→ TASK STATEMENT: Print the lines of the material below verbatim, beginning with the line that contains "genus: Hypochaeris" and continuing through the line that contains "genus: Fomitopsis". Include both of those lines.

** START **

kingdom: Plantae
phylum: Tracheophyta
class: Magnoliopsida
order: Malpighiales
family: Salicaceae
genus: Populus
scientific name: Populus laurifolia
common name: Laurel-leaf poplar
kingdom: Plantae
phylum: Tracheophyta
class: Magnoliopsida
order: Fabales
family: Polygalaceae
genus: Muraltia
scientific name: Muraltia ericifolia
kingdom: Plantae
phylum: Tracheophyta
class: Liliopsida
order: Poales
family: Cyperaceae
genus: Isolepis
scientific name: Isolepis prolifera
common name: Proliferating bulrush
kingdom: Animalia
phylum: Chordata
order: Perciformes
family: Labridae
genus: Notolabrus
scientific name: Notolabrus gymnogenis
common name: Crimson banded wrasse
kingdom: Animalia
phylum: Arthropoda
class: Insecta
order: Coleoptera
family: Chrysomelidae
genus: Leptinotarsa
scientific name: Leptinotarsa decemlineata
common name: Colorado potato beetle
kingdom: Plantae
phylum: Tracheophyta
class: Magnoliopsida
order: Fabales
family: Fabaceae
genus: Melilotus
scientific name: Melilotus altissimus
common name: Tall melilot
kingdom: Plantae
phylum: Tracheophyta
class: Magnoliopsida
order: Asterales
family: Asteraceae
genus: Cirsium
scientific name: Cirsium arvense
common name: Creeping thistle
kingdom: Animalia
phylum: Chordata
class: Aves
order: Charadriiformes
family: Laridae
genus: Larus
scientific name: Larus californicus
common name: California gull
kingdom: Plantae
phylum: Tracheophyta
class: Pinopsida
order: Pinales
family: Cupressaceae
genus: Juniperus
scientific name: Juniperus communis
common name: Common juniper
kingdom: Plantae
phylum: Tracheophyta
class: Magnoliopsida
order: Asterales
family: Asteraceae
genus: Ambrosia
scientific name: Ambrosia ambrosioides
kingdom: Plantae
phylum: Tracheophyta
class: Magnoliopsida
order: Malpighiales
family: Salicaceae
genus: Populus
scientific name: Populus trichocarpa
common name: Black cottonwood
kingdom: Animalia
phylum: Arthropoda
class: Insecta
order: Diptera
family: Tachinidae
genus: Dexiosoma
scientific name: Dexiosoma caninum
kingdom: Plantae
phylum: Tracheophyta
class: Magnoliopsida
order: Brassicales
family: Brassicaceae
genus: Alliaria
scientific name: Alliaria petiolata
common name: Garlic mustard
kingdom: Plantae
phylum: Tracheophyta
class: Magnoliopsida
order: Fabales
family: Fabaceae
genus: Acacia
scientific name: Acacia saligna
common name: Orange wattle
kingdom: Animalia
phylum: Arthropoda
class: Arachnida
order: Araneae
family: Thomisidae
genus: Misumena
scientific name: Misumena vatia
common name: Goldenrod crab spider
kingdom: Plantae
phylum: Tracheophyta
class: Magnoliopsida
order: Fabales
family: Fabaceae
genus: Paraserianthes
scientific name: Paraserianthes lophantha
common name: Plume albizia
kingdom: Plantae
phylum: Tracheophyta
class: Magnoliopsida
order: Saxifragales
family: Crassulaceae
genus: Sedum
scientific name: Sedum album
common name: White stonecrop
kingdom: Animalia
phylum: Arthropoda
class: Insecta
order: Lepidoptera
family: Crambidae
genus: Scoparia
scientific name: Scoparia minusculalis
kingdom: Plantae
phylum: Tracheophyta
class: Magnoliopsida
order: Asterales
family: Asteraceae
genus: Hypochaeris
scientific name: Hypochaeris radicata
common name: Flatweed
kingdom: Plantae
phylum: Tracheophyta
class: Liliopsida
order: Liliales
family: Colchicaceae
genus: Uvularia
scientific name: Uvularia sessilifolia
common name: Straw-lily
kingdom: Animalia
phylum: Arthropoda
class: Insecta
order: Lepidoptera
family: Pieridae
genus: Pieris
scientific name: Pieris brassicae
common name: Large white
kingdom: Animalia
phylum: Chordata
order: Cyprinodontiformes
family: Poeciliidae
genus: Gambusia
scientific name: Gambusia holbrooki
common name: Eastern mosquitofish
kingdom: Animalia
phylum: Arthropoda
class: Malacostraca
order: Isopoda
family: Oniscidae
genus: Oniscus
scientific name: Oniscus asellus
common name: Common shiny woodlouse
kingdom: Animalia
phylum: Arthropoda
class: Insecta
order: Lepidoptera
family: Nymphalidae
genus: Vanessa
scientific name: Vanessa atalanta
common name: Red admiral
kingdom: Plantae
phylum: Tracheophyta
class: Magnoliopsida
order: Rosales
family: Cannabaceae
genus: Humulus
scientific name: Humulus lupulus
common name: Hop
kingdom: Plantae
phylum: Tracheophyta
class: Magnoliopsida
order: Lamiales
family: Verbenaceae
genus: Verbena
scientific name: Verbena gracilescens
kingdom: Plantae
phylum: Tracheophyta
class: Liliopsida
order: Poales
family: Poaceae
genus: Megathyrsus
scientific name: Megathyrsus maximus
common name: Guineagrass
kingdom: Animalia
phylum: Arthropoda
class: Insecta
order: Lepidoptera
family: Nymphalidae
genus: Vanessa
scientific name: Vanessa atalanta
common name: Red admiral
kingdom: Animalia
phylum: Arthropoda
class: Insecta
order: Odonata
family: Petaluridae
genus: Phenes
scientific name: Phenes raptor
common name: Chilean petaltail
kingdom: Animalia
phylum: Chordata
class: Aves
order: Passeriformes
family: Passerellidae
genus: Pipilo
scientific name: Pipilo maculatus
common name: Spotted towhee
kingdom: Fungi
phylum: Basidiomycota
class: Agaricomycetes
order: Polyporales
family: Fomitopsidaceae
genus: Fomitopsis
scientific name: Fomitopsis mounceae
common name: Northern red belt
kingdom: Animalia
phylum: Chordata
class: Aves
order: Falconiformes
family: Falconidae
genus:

** END **

→ ANSWER IN FULL:
genus: Hypochaeris
scientific name: Hypochaeris radicata
common name: Flatweed
kingdom: Plantae
phylum: Tracheophyta
class: Liliopsida
order: Liliales
family: Colchicaceae
genus: Uvularia
scientific name: Uvularia sessilifolia
common name: Straw-lily
kingdom: Animalia
phylum: Arthropoda
class: Insecta
order: Lepidoptera
family: Pieridae
genus: Pieris
scientific name: Pieris brassicae
common name: Large white
kingdom: Animalia
phylum: Chordata
order: Cyprinodontiformes
family: Poeciliidae
genus: Gambusia
scientific name: Gambusia holbrooki
common name: Eastern mosquitofish
kingdom: Animalia
phylum: Arthropoda
class: Malacostraca
order: Isopoda
family: Oniscidae
genus: Oniscus
scientific name: Oniscus asellus
common name: Common shiny woodlouse
kingdom: Animalia
phylum: Arthropoda
class: Insecta
order: Lepidoptera
family: Nymphalidae
genus: Vanessa
scientific name: Vanessa atalanta
common name: Red admiral
kingdom: Plantae
phylum: Tracheophyta
class: Magnoliopsida
order: Rosales
family: Cannabaceae
genus: Humulus
scientific name: Humulus lupulus
common name: Hop
kingdom: Plantae
phylum: Tracheophyta
class: Magnoliopsida
order: Lamiales
family: Verbenaceae
genus: Verbena
scientific name: Verbena gracilescens
kingdom: Plantae
phylum: Tracheophyta
class: Liliopsida
order: Poales
family: Poaceae
genus: Megathyrsus
scientific name: Megathyrsus maximus
common name: Guineagrass
kingdom: Animalia
phylum: Arthropoda
class: Insecta
order: Lepidoptera
family: Nymphalidae
genus: Vanessa
scientific name: Vanessa atalanta
common name: Red admiral
kingdom: Animalia
phylum: Arthropoda
class: Insecta
order: Odonata
family: Petaluridae
genus: Phenes
scientific name: Phenes raptor
common name: Chilean petaltail
kingdom: Animalia
phylum: Chordata
class: Aves
order: Passeriformes
family: Passerellidae
genus: Pipilo
scientific name: Pipilo maculatus
common name: Spotted towhee
kingdom: Fungi
phylum: Basidiomycota
class: Agaricomycetes
order: Polyporales
family: Fomitopsidaceae
genus: Fomitopsis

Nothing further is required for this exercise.